Editorials

Maintain radio silence

Welcome to Little Rock, Chief!

Robert Redford found Dustin Hoffman rewriting his copy in All The President’s Men, and didn’t much cotton to it. (If memory serves, they were playing two newspaper types of some note.) Call it the vanity of newsmen, and it’s not pretty. At one point, Robert Redford’s character quietly tells his partner: I don’t mind what you did, I mind the way you did it.

Which is the way a lot of folks in Little Rock may feel when it comes to this whole encryption thing out of police headquarters. It might not be the worst thing ever, but, boy, you’d think Little Rock’s finest could’ve handled it better.

The police in the state’s largest force have now gone quiet. Eerily quiet. The newsroom scanners and even the traffic monitors in many a local household no longer chatter. Little Rock’s police department has encrypted most of its communications—and unless the cops are talking to another city employee in another department, those who Serve and Protect us are maintaining radio silence when it comes to the served and protected. We the mere people are now to be kept in the dark about what’s going on as it goes on.

The cops, or at least their spokesmen, say it’s all being done in the interest of public safety. Because nowadays there are apps that the bad guys can employ on their smart phones to find out when busts might be made. And that development, the spokesmen say, could get one of the good guys hurt.

Besides, those spokesmen say, other police departments in the state encrypt their communications, too. Which may be the worst argument for Little Rock’s doing the same. It seems a little too Johnny’s-mother-says-it’s-okay for a discussion between adults.

The bigger problem might be the way this was all done. That is, quietly. Little Rock’s city manager told the papers that encryption was “always on the table” when the new radio equipment was put in. But he might have been more accurate if he’d said the whole encryption business was done under the table.

Not only are the media bent out of shape. Not only are those concerned citizens who try to keep up with local crime, and share their reports on social media, yelling about this black-out. When the new encryption rules were finally announced, some city directors were taken by surprise, too. One of them, Stacy Hurst, said she worked for the sales tax increase in 2011 in part to upgrade the police department’s radio equipment. But encryption? “I worked hard to get it passed, and I don’t recall [encryption] being discussed. I do not recall it being a talking point. Was it in the fine print somewhere? I can’t say for sure.”

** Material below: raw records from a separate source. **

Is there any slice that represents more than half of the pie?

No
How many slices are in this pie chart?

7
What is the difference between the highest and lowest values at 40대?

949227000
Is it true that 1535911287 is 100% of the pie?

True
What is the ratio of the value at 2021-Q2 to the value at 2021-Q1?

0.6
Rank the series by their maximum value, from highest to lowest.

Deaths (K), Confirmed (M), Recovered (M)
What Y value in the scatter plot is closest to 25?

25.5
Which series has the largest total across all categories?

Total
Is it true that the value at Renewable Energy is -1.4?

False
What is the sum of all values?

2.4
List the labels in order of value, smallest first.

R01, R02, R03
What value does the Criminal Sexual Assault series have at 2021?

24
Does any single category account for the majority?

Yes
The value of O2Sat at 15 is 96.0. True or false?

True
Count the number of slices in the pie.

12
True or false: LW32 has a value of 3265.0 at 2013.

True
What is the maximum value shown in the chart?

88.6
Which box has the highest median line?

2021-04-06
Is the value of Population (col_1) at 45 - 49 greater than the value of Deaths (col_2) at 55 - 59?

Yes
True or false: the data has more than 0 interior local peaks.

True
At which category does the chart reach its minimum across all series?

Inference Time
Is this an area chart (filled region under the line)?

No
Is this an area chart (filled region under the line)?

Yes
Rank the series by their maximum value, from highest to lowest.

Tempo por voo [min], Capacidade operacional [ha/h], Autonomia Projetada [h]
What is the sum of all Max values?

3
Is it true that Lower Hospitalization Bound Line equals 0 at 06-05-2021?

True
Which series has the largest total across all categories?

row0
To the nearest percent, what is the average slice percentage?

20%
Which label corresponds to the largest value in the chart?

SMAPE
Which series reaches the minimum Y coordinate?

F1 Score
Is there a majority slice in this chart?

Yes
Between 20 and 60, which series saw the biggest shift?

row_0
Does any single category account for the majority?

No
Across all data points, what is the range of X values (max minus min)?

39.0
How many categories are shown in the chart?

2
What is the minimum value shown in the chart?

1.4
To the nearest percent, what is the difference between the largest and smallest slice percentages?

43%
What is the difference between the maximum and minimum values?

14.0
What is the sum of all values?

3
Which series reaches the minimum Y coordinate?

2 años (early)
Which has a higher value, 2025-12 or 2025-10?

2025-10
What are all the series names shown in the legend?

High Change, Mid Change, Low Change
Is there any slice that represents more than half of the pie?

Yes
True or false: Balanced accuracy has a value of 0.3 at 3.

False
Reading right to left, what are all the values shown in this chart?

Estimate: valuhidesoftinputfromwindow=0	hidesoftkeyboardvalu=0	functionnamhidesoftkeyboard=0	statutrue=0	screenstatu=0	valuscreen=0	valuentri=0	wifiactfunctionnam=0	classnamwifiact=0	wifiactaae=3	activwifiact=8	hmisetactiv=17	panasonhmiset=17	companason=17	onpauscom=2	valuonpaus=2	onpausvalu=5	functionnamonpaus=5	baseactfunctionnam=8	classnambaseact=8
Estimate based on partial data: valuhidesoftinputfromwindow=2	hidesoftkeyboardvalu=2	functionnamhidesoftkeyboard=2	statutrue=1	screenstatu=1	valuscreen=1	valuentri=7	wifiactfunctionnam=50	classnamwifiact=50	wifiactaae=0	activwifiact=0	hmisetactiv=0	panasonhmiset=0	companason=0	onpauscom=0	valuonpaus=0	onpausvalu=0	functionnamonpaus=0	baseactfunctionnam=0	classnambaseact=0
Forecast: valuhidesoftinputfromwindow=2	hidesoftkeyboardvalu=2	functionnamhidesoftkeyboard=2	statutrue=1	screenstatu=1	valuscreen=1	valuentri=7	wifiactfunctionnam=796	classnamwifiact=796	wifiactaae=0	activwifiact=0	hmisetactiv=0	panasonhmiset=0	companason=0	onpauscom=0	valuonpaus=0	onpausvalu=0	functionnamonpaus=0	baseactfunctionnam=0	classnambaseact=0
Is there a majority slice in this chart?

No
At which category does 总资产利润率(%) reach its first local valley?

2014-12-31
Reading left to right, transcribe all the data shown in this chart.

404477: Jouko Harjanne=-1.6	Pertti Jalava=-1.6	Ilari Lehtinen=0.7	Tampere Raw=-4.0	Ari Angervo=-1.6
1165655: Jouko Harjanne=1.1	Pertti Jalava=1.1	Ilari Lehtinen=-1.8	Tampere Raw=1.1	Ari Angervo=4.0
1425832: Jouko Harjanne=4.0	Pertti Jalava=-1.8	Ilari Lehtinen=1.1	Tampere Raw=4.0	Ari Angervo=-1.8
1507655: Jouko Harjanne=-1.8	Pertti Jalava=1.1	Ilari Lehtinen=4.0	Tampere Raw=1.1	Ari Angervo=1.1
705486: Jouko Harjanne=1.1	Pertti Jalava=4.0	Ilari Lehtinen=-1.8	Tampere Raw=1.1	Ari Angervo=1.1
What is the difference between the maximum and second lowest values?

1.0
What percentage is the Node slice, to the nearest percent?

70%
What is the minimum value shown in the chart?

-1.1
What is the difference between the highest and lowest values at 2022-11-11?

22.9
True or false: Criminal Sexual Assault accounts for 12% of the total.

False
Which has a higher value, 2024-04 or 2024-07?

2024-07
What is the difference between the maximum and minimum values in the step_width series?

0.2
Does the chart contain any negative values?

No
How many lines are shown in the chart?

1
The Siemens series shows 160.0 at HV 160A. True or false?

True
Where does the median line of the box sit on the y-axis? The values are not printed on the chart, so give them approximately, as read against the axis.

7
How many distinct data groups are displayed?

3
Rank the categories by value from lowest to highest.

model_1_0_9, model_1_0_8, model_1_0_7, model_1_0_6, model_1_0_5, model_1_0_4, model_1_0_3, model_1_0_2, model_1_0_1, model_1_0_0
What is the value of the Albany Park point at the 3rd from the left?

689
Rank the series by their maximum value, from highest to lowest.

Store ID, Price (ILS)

Adds another city director, Lance Hines: “I think everyone’s scratching their heads going, ‘How did we get from here to there?’ ”

Little Rock’s city directors might do well to take up this not so little matter at their next meeting. For they seem to have questions. And other questions need raising. Such as:

—Shouldn’t the public be able to hear what those responsible for our safety are saying to each other? And shouldn’t the public be able to keep up with crimes in their neighborhoods? Even and maybe especially while they’re being committed?

—Wasn’t public money spent to upgrade these police radios? Is spending public money to keep the public in the dark really the best way to keep officers safe?

—What happens next time some officer of the law abuses a private citizen and is so indiscreet as to refer to it on his police radio? That happens, you know. Now, when the courts or just some inky wretches of the press begin looking into the case, will they find all the evidence has been encrypted?

—And if encryption was “always on the table,” then how come nobody saw it sitting there? Why is the public just now hearing about it? Or was that information encrypted, too?

Little Rock’s new police chief, Kenton Buckner, has been on the job, oh, about a month now. Welcome to Little Rock, Chief. Around these parts, people take their public information, and access to it, seriously. Even if it’s just two cops talking about a stalled car on the interstate.

More than that, though, folks around here don’t like things being put over on them ever so quietly. They prefer their public officials to stay public. That is, open and above-board and with due notice given and public hearing held before any important change is made in public policy. Citizens don’t like things hidden in fine print. Or even encrypted.

Can the scrambler—or whatever gizmo is used in encryption—be turned off, and the radio chatter resumed with a push of the button? That’s still another question Little Rock’s city directors should ask—in public—at their next meeting. Some of us can’t wait.